Four of six Gray Hawks equipped with Teflon harnesses and GPS-GSM transmitters removed their harnesses within 10 wk. All seemed to easily chew through the Teflon anywhere they could reach it, whether through the straps or the knots (Fig. 3, 4). Only one of 48 Gray Hawks, an adult female, removed a Spectra harness. She accomplished this by chewing through the sternum-connecting-ribbon (Fig. 5). After we began using Spectra harnesses, modifying the sternum-connecting-ribbon, and reinforcing stitching at the attachment knots, no Gray Hawks removed their Spectra harnesses (n = 47). We recovered the transmitters and harnesses after five mortalities, and no portion of the Spectra ribbon had been damaged, including the knots (Fig. 6). At the time of writing in early 2021, 21 GPS-GSM transmitters were still deployed and birds had been wearing the harnesses an average of 273 ± 56 d (SD). Similarly, 14 VHF transmitters had been deployed for an average of 257 ± 80 d.

Figure 3.

OrniTrack-10 GPS-GSM transmitter with what remained of the Y-transmitter Teflon harness 65 d after deployment, recovered from an adult male Gray Hawk. The clean cut on the right strap resulted from removing the harness with scissors, not damage by the hawk.

Figure 4.

OrniTrack-10 GPS-GSM transmitter recovered from an adult female Gray Hawk 20 d after deployment; none of the Teflon harness material was found. We initially assumed the hawk had been killed because of the complete removal of the harness and most of the neoprene, but she was later resighted.

Figure 5.

OrniTrack-10 GPS-GSM transmitter with what remained of the Y-transmitter Spectra harness, recovered from an adult female Gray Hawk. She removed the harness by biting through the sternum-connecting-ribbon in <27 d.

Figure 6.

OrniTrack-E10 GPS-GSM transmitter with an intact Y-transmitter Spectra harness, recovered from an adult male Gray Hawk that was apparently killed by a predator. There was no damage to the straps, knots, or the reinforced sternum-connecting-ribbon after the bird wore the harness for 155 d.
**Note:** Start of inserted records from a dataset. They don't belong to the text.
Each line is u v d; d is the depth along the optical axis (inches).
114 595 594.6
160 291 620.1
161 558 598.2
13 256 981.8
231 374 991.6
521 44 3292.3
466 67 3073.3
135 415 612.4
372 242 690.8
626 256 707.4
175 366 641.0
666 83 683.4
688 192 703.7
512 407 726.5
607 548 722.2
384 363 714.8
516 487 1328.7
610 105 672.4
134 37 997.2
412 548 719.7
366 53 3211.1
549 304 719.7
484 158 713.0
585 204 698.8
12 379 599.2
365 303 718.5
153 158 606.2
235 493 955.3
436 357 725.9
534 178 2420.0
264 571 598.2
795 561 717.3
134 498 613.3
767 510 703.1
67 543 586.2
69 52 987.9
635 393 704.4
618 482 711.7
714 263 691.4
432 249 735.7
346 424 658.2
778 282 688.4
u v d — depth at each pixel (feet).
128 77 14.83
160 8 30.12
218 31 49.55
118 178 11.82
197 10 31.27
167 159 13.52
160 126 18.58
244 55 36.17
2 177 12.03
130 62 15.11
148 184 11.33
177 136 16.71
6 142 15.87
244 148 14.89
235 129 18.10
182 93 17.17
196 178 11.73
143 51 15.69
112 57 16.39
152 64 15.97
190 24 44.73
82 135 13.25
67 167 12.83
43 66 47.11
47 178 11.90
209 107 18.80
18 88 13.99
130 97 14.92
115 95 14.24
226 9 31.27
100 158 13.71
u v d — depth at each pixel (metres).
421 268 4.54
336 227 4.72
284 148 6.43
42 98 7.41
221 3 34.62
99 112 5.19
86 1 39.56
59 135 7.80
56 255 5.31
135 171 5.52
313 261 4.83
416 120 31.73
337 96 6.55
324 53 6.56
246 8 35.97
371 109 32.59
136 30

As of 13 April 2021, only one Gray Hawk was still wearing a Teflon ribbon harness, an adult female who is also the only female not wearing an OrniTrack-E10 with an elevated solar panel. This harness was deployed 25 February 2020, our eighth deployment, and the first harness to have the knots sewn and the additional neoprene and flexible cutting board extension; in addition, we trimmed the bird's nape feathers. Her battery dropped to a low of 54% while she was incubating but returned to 100% on 2 May 2020. On 25 June 2020, the battery began a gradual decline with occasional slight increases, with the battery level at 50% by 8 August 2020. This decline coincided with the annual prebasic molt, and by 20 October 2020 the battery level had reached 0%. Of 12 birds wearing an OrniTrack-E10 from September 2020 through February 2021, the battery level for six males averaged 86.2% ± 2.0 (SD) and for six females averaged 82.5% ± 15.6.

After experiencing harness failure in six of 10 Teflon harnesses on adult Gray Hawks and one Spectra harness failure, we deployed 47 Spectra harnesses with no subsequent failures for an average of 8.2 mo (range = 96—413 d). The natural tubular Spectra tape was much tougher to cut through than the Teflon and it frayed less; we feel this increased abrasion resistance was the main factor that contributed to our success. We believe extra stitching at the knots and use of Krazy Glue further improved our design. We found that Ornitela's OrniTrackE10 transmitter had solar panels sufficiently elevated to preclude coverage by nape feathers, whereas our attempts to post-modify the original OrniTrack-10 transmitters to accomplish this were not successful.